──────── TASK MATERIAL

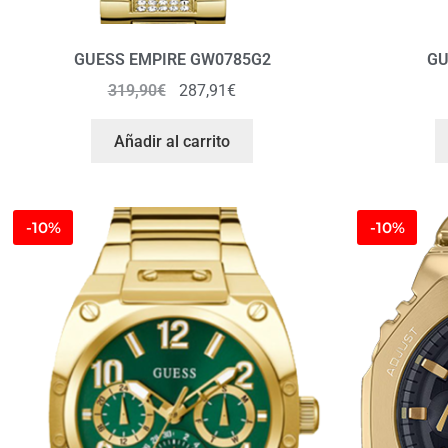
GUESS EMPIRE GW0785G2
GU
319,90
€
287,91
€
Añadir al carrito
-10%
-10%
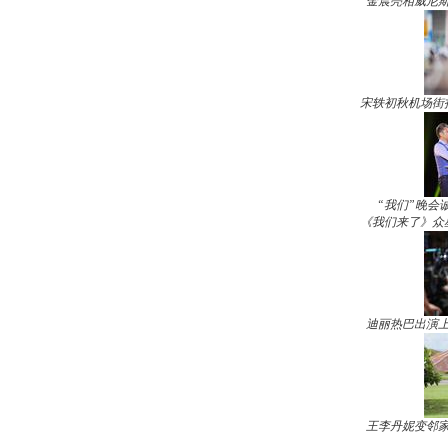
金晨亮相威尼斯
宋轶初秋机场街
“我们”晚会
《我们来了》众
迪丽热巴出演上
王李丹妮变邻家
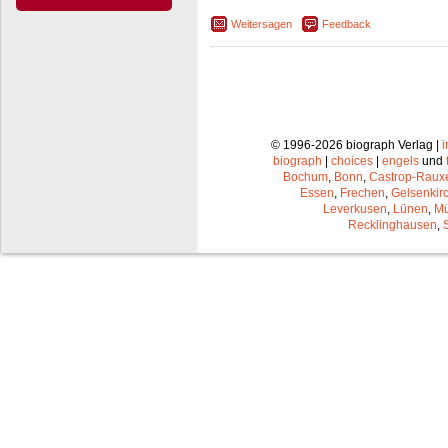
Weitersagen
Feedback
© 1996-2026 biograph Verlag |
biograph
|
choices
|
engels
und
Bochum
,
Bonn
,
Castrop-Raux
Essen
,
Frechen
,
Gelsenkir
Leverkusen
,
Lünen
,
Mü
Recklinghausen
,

────────────────

▶ [TASK GOAL] Copy every line of text from the records above, word for word and in order. Leave out the picture lines.

▶ [YOUR RESPONSE]
GUESS EMPIRE GW0785G2
GU
319,90
€
287,91
€
Añadir al carrito
-10%
-10%
金晨亮相威尼斯
宋轶初秋机场街
“我们”晚会
《我们来了》众
迪丽热巴出演上
王李丹妮变邻家
Weitersagen
Feedback
© 1996-2026 biograph Verlag |
biograph
|
choices
|
engels
und
Bochum
,
Bonn
,
Castrop-Raux
Essen
,
Frechen
,
Gelsenkir
Leverkusen
,
Lünen
,
Mü
Recklinghausen
,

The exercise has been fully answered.